Not because there’s an evil conspiracy among the rich, just that in Capitalism, the more capital you have, the more you have the opportunity to earn in the future.
I want to live in a society where fewer people (ideally none) are in a poverty trap.

[QUOTE=Mijin]
In fact in general you can avoid interest payments on mortgages, rentals or credit cards
[/quote]

Sorry I know there are no interest payments on rentals; that sentence ended up a bit garbled. I mean obviously with rentals you are paying as much as you would approximately for a mortgage, but you’re not investing anything; you don’t own a house.

I don’t think that’s the issue at all. Bill Gates and Paul Allen didn’t win billions of dollars as a “prize”. They created a company starting with a couple of ideas. Sold them. Eventually they grew Microsoft to a $73 billion business with over 90,000 employees.

Like anything, your “reward” is whatever other people are willing to trade with you for your contribution.

What is “society” anyway but a bunch of individuals each with their own interests? I don’t care who invents the PC. I just want it to do what I need to do.

The “issue” is how do we prepare people to contribute to society in meaningful and productive ways. Someone who has been sent to the finest prep schools since birth is typically (but not always) in a much better position to contribute at a much higher level than someone who dropped out of high school.

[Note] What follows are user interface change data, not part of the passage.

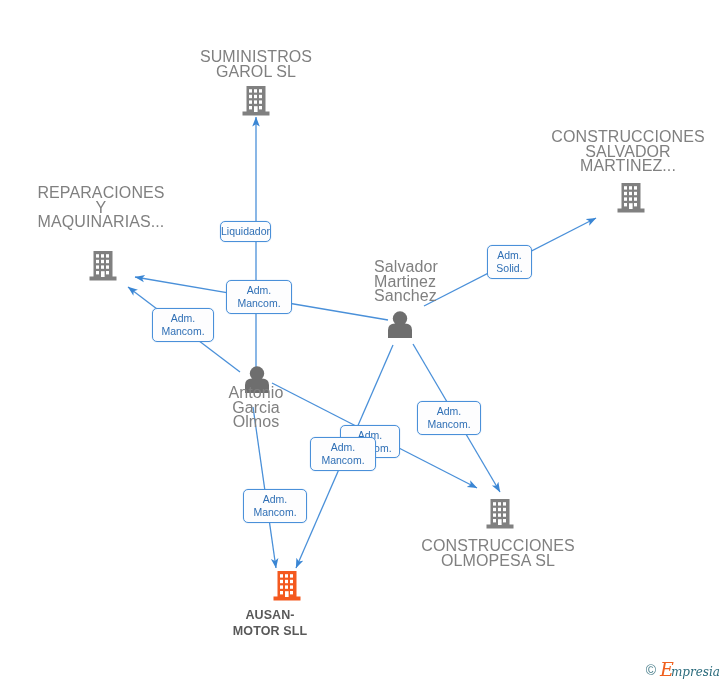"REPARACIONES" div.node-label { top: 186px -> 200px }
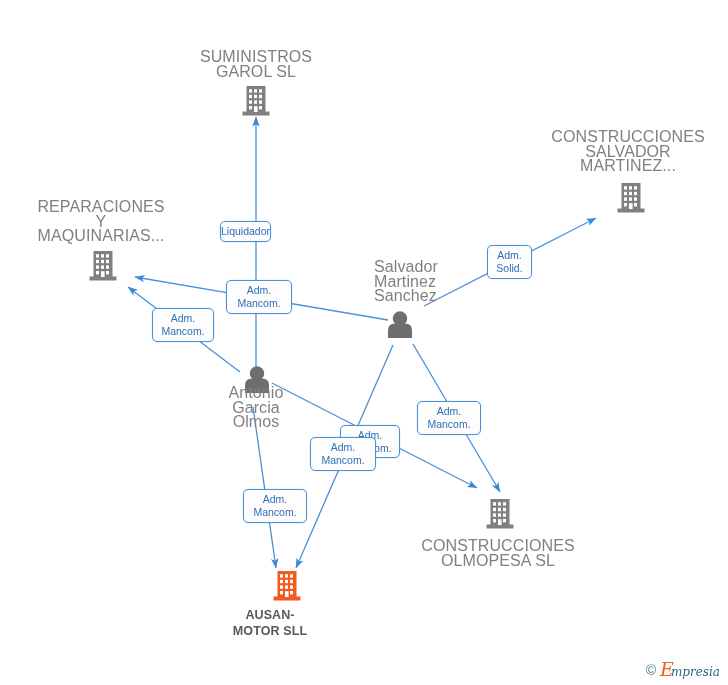"Liquidador" div.badge { width: 51px -> 65px }
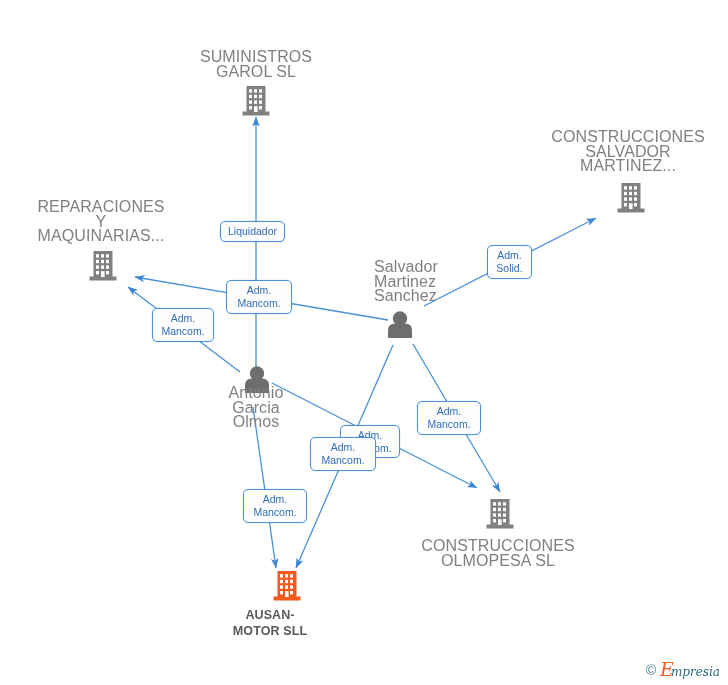"AUSAN-" div.node-label { left: 180px -> 204px }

Your rebuttal of my claim looks at your claim with irony. Aside, of course, from the fact that it invalidates your claim.

Just because Jobs made a good estimation of the market sweet spot doesn’t mean that the market didn’t decide what the price would be. The price had to be low enough to be very attractive to consumers, yet not so low that the music companies who owned the songs wouldn’t say “go to hell”. And the latter almost happened.